What should you do if you're looking for flooring options but you're on a tight budget? You might have already done enough research into the pros and cons of cheap flooring alternatives to get the idea that “cheap” and “durable” do not go together in the same sentence. However, we've talked to people who are looking for a flooring option that will work for a place where their only roommate is a pet cat.
These are people who just don't want to overspend on a floor that doesn't have to take the punishment of an entire family and their golden retriever. That means they can get away with going with cheap flooring ideas like these.
10 Cheap Flooring Ideas
Carpet is a popular option for people who want a wide variety of styles to choose from without having to spend a ton of money. You can even create your own style and save a few bucks by mixing and matching carpet remnants. People who tend to dislike housework also like carpet for the ability to just run the Roomba once or twice a week and forget about it.
Laminate is a good pick for people who like the look of natural hardwood but don't want to pay a lot for natural or engineered hardwood. It requires a bit of extra care to avoid damage, but is moderately resistant to water damage if installed correctly.
#3 Ceramic Tile
Ceramic tile generally goes into rooms that routinely get a lot of moisture or are most likely to see liquid spills, such as a bathroom or kitchen. You can actually get this fairly cheap without getting ripped off if you look for discounts at reputable sellers like Home Depot.
#4 Vinyl & Linoleum
Vinyl and Linoleum are cheap to both buy and install. A lot of people like these choices for being easy on their feet. It's a popular pick for laundry rooms because it muffles some of the sound of a washer and dryer, but it can be tough to clean and is prone to wear and tear.

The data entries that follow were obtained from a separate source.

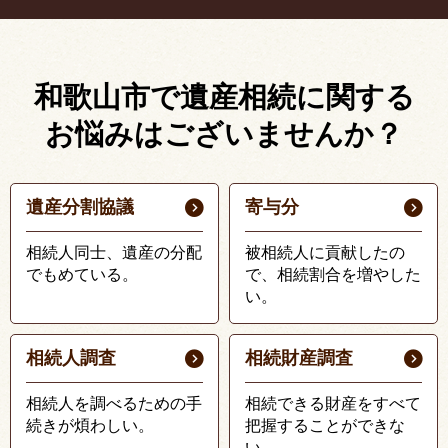
和歌山市で遺産相続に関する
お悩みはございませんか？
遺産分割協議
寄与分
相続人同士、遺産の分配
被相続人に貢献したの
でもめている。
で、相続割合を増やした
い。
相続人調査
相続財産調査
相続人を調べるための手
相続できる財産をすべて
続きが煩わしい。
把握することができな
い。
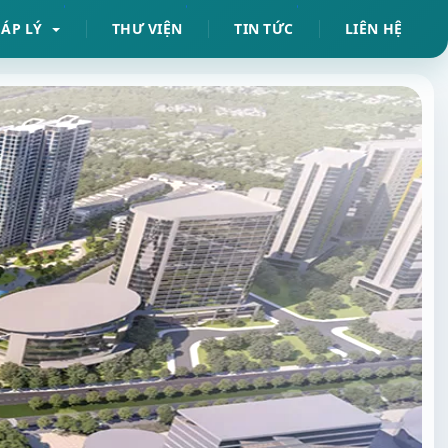
HÁP LÝ
THƯ VIỆN
TIN TỨC
LIÊN HỆ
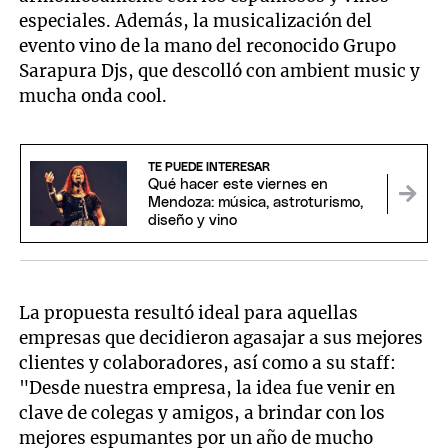
especiales. Además, la musicalización del
evento vino de la mano del reconocido Grupo
Sarapura Djs, que descolló con ambient music y
mucha onda cool.
TE PUEDE INTERESAR
Qué hacer este viernes en
Mendoza: música, astroturismo,
diseño y vino
La propuesta resultó ideal para aquellas
empresas que decidieron agasajar a sus mejores
clientes y colaboradores, así como a su staff:
"Desde nuestra empresa, la idea fue venir en
clave de colegas y amigos, a brindar con los
mejores espumantes por un año de mucho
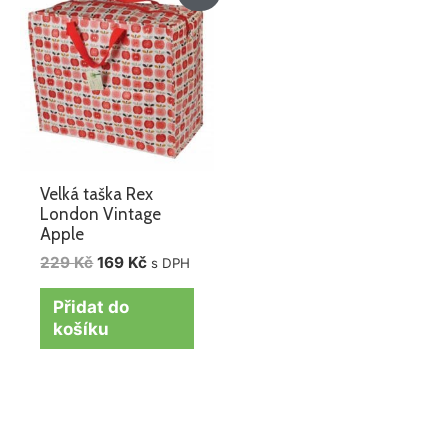
cena
cena
byla:
je:
229 Kč.
169 Kč.
Velká taška Rex
London Vintage
Apple
229
Kč
169
Kč
s DPH
Přidat do
košíku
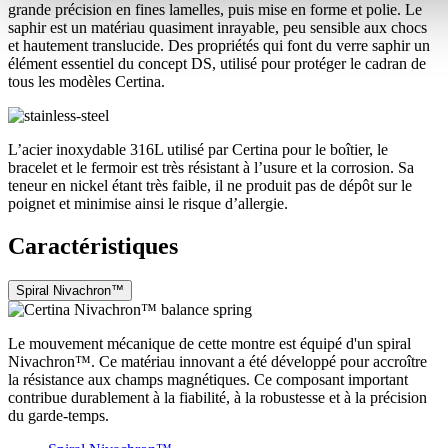
grande précision en fines lamelles, puis mise en forme et polie. Le
saphir est un matériau quasiment inrayable, peu sensible aux chocs
et hautement translucide. Des propriétés qui font du verre saphir un
élément essentiel du concept DS, utilisé pour protéger le cadran de
tous les modèles Certina.
L’acier inoxydable 316L utilisé par Certina pour le boîtier, le
bracelet et le fermoir est très résistant à l’usure et la corrosion. Sa
teneur en nickel étant très faible, il ne produit pas de dépôt sur le
poignet et minimise ainsi le risque d’allergie.
Caractéristiques
Spiral Nivachron™
Le mouvement mécanique de cette montre est équipé d'un spiral
Nivachron™. Ce matériau innovant a été développé pour accroître
la résistance aux champs magnétiques. Ce composant important
contribue durablement à la fiabilité, à la robustesse et à la précision
du garde-temps.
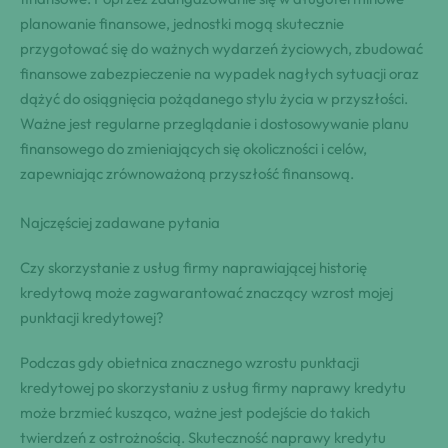
planowanie finansowe, jednostki mogą skutecznie
przygotować się do ważnych wydarzeń życiowych, zbudować
finansowe zabezpieczenie na wypadek nagłych sytuacji oraz
dążyć do osiągnięcia pożądanego stylu życia w przyszłości.
Ważne jest regularne przeglądanie i dostosowywanie planu
finansowego do zmieniających się okoliczności i celów,
zapewniając zrównoważoną przyszłość finansową.
Najczęściej zadawane pytania
Czy skorzystanie z usług firmy naprawiającej historię
kredytową może zagwarantować znaczący wzrost mojej
punktacji kredytowej?
Podczas gdy obietnica znacznego wzrostu punktacji
kredytowej po skorzystaniu z usług firmy naprawy kredytu
może brzmieć kusząco, ważne jest podejście do takich
twierdzeń z ostrożnością. Skuteczność naprawy kredytu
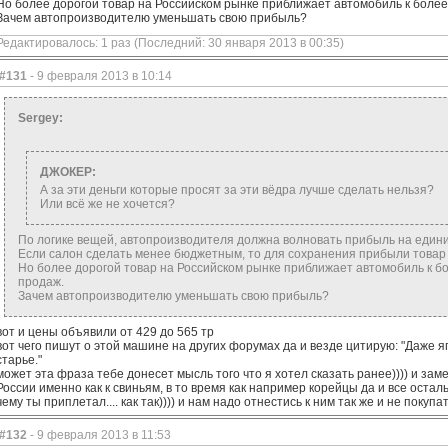
Но более дорогой товар на Российском рынке приближает автомобиль к боле
Зачем автопроизводителю уменьшать свою прибыль?
Редактировалось: 1 раз (Последний: 30 января 2013 в 00:35)
#131
- 9 февраля 2013 в 10:14
Sergey:
ДЖОКЕР:
А за эти деньги которые просят за эти вёдра лучше сделать нельзя?
Или всё же не хочется?
По логике вещей, автопроизводителя должна волновать прибыль на един
Если салон сделать менее бюджетным, то для сохранения прибыли товар
Но более дорогой товар на Российском рынке приближает автомобиль к б
продаж.
Зачем автопроизводителю уменьшать свою прибыль?
вот и цены объявили от 429 до 565 тр
вот чего пишут о этой машине на других форумах да и везде цитирую: "Даже 
старье."
может эта фраза тебе донесет мысль того что я хотел сказать ранее)))) и зам
России именно как к свиньям, в то время как например корейцы да и все осталь
чему ты приплетал.... как так)))) и нам надо отнестись к ним так же и не поку
#132
- 9 февраля 2013 в 11:53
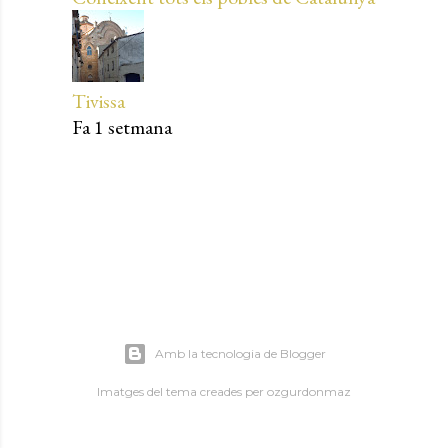
Tivissa
Fa 1 setmana
Amb la tecnologia de Blogger
Imatges del tema creades per
ozgurdonmaz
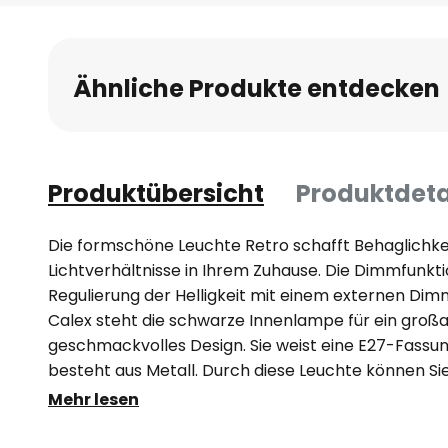
Anfang
der
Bildgalerie
Ähnliche Produkte entdecken
springen
Produktübersicht
Produktdeta
Die formschöne Leuchte Retro schafft Behaglich
Lichtverhältnisse in Ihrem Zuhause. Die Dimmfunkti
Regulierung der Helligkeit mit einem externen Dim
Calex steht die schwarze Innenlampe für ein groß
geschmackvolles Design. Sie weist eine E27-Fassun
besteht aus Metall. Durch diese Leuchte können S
schaffen.
Mehr lesen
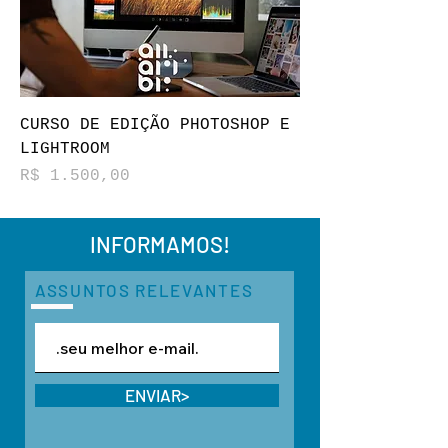
CURSO DE EDIÇÃO PHOTOSHOP E
LIGHTROOM
Preço
R$ 1.500,00
INFORMAMOS!
ASSUNTOS RELEVANTES
ENVIAR>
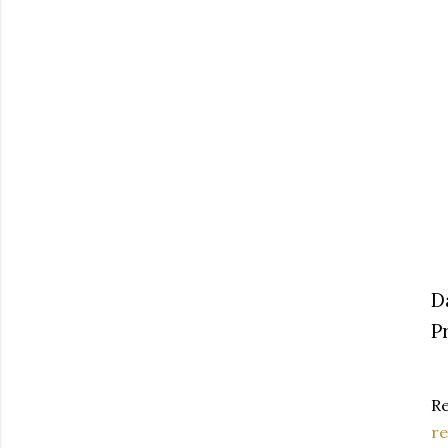
D
P
Re
r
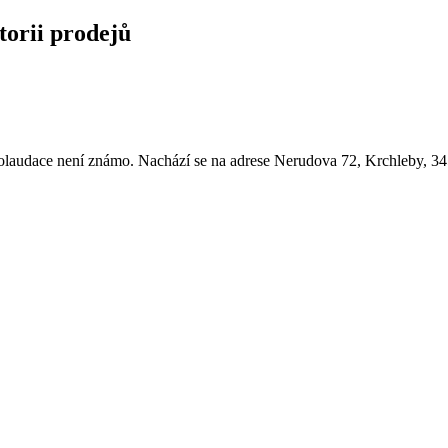
torii prodejů
olaudace není známo. Nachází se na adrese Nerudova 72, Krchleby, 3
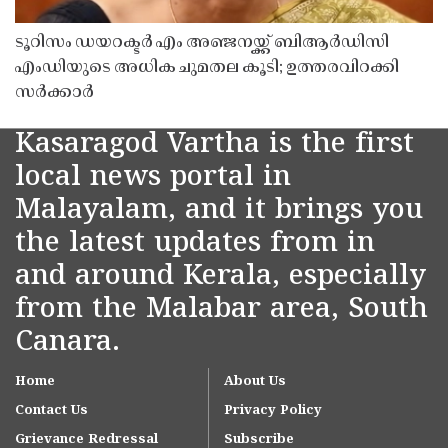
ടൂറിസം ഡയറക്ടർ എം അഞ്ജനയ്ക്ക് ബിആർഡിസി
എംഡിയുടെ അധിക ചുമതല കൂടി; ഉത്തരവിറക്കി
സർക്കാർ
Kasaragod Vartha is the first
local news portal in
Malayalam, and it brings you
the latest updates from in
and around Kerala, especially
from the Malabar area, South
Canara.
Home
About Us
Contact Us
Privacy Policy
Grievance Redressal
Subscribe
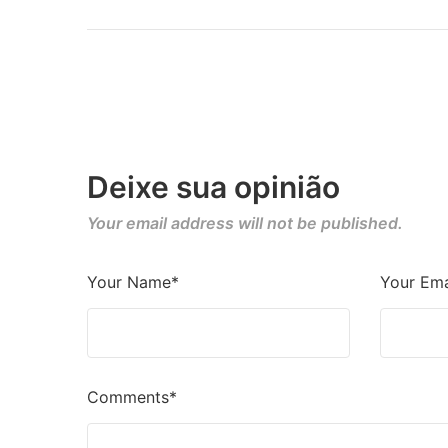
Deixe sua opinião
Your email address will not be published.
Your Name*
Your Ema
Comments*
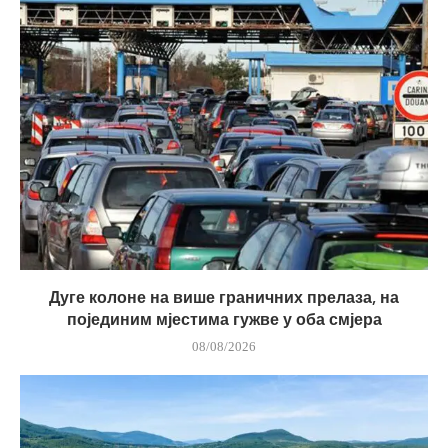
Дуге колоне на више граничних прелаза, на
појединим мјестима гужве у оба смјера
08/08/2026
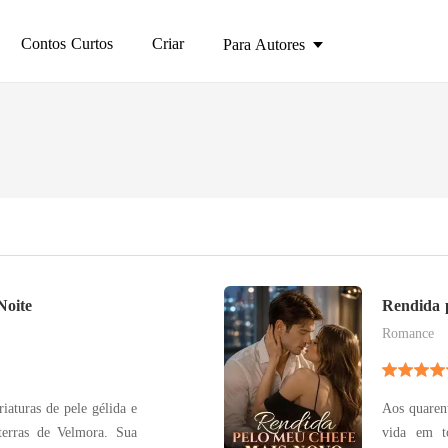
Contos Curtos
Criar
Para Autores
Noite
Rendida 
Romance
iaturas de pele gélida e
Aos quarent
terras de Velmora. Sua
vida em to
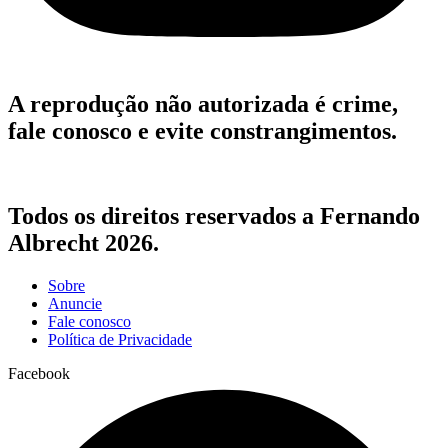
A reprodução não autorizada é crime,
fale conosco e evite constrangimentos.
Todos os direitos reservados a Fernando
Albrecht 2026.
Sobre
Anuncie
Fale conosco
Política de Privacidade
Facebook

#5 Inexpensive Domestic Harwoods
Domestic hardwoods tend to provide a good “value for your money” flooring because you're getting all the benefits of hardwood without paying the high price of an exotic or rare wood floor. For greater durability, look for ones with a high Jenka rating like Hickory, Pecan, Hard Maple or White Oak.
#6 New Particle Board and Paint
new particle board and paint is all right as a cheap option if you don't intend to stay for long in your current location, but be aware that a lot of people hate this option because it is very vulnerable to water damage. If you already have particle board flooring in your home, have the floor and the surface underneath inspected for possible deterioration before you do anything.
#7 Old Bricks
Old bricks can sometimes be salvaged from a demolition site, cleaned up and sealed against possible water damage to use as your flooring if you make friends with the construction workers. Just be aware that they often have to deal with liability issues with people who might take risks while looking for cheap construction materials.
#8 Rubber Tile Flooring
Rubber tile flooring can work well in a home with a contemporary look if you want to aim for an industrial look that doesn't look too terribly commercial. This is primarily a “niche” option that might not be to everyone's tastes, though.
#9 Large Area Rugs
Large area rugs might work for situations where you've already removed a badly damaged floor, your subflooring is still in good condition and you haven't made a decision about what you want in a floor yet. Just don't make this your permanent choice because your subfloor was never meant to be directly walked on.
Recycled or Salvaged Materials
Recycled or salvaged materials can actually be pretty cheap and stylish. Some people have created their own flooring by saving spare change, wine corks or bottle caps. A lot of flooring installation professionals don't like dealing with salvaged materials, though, so make friends with somebody who's pretty handy with DIY home improvement projects if you aren't already a very handy person yourself.
If you want to save even more money on the flooring installation, we recommend that you choose options that are DIY-friendly. Laminate is pretty easy to install if you can establish a straight line.
Vinyl can give you options for peel-and-stick installations. Tile and hardwood both require special tools and are tough for beginners to work with, though. So while saving money on your new flooring, be sure to shop like a smart consumer so you can get good value for your money on both the flooring material and the installation.